Altes Officium

  • Der Rex Sacrorum wollte sich gerade seinem Besucher zuwenden, als ein Skalve ihm eine Notiz reichte. Mit zusammengekniffenen Augen überflog er sie und runzelte die Stirn. Das sah nach Unstimmigkeiten aus.


    Dann hob er wieder den Kopf, stand auf und ging dem soeben eingetretenen Mann entgegen. "Willkommen, wer bist Du und was kann ich für dich tun?"

  • Ich mußte mich wohl verlaufen haben. Der Rex persönlich!
    Augenblicklich sank ich auf die Knie, denn er war die höchste Persönlichkeit im Staat, und blickte während des Sprechens zu Boden, als ich antwortete:


    Ich Publius Aelius Hadrianus. Sohn des Publius Aelius Hadrianus Afer- Sohn des Senators Aelius und der Ulpia, welche eine Schwester des vergöttlichten Kaisers Trajans Vater Marcus Ulpius Trajanus war, weihte mein Leben dem Apollo und möchte in die Dienste desselben treten.

  • Die Götter müssen einen Tag der seltsamen Zusammentreffen beschllossen haben, wenn dieser Mann hier eintritt, dachte sich der Rex und nahm die Ehrenbekundungen seines Besuchers entgegen.


    "Nun, Publius Aelius Hadrianus, Sohn des Publius Aelius Hadrianus Afer und Geweihter des Apollon, erhebe dich. Ich heiße dich willkommen und freue mich, dass Du deinen Dienst an Apollon antreten möchtest.


    Über das Wohlwollen des Pontifex Maximus zu deiner Person wurde mir bereits berichtet." Er holte kurz Luft. "Gleichwohl ist mir aber auch zugetragen worden, dass es zwischen Dir und dem Scriba des Pontifex Maximus er kürzlich zu Unstimmigkeiten gekommen ist. Ich kann Streitereien zwischen Priestern nicht dulden und erst Recht kann ich es nicht dulden, wenn sich ein angehender Priester des Apollon mit dem persönlichen Sekretär des Pontifex Maximus streitet. So sprich, was führte zu eurer Meinungsverschiedenheit?"

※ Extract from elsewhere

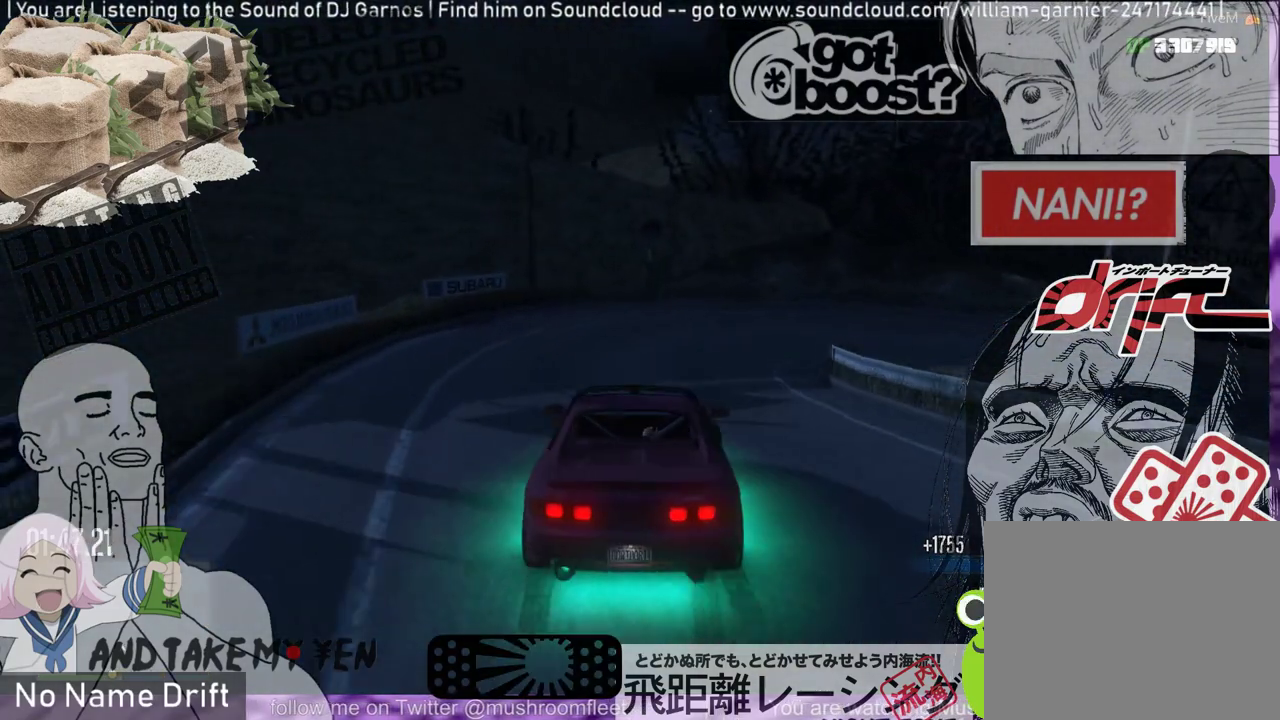
{"buttons": [], "left_stick": "right", "events": [[500, "R1", "up"]]}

    Streng blickte er ihn an. Schon manches Mal hatte der Rex Sacrorum durch hartes und direktes Auftreten für Verwirrung gesorgt und wenngleich es diesmal nur um eine interne Angelegenheit der Priesterschaft ging, so hatte er doch nicht vor, irgendeinen Zweifel an seiner Macht aufkommen zu lassen.

  • Ich stand auf und achtete darauf, den Blick gesenkt zu halten, um dem Rex nicht in das Angesicht zu sehen.


    Der Scriba des Pontifex maximus, sofern er es denn wahr, mit dem ich einen kleinen Disput pflegte, maßte sich an der Flamen dialis zu sein und über dem ehrenwertem collegium pontificium zu stehen. Ich hielt dies für einen Scherz und ging davon aus, in ein falsches Gebäude eingedrungen zu sein o Hüter des Ianus.

  • "Sofern er es war? Und Du glaubtest, ins falsche Gebäude eingedrungen zu sein?" Der Rex Sacrorum zog die Augenbrauen hoch.
    "Ich darf doch annehmen, dass Du lesen kannst. Und noch dazu in der Lage bist, bei Zweifeln zu fragen. Oder etwa nicht?"


    Er gab einen Wink und aus dem Nebenraum eilte ein Scriba herbei. "Bitte den Scriba des Pontifex Maximus in mein Büro." Der Scriba nickte und verschwand.

  • Ein Scriba, der sich über das Collegium pontificium stellt und sich zum Priester des Iupiter und damit zum Mittler zwischen Göttern und Menschen ernennt, frevelt. Wie soll ich da annehmen, daß er ein zutiefst gläubiger Mensch ist? Ein Komödie liegt hier näher. Oder soll ich sagen eine Tragödie Herr allen Anfangs?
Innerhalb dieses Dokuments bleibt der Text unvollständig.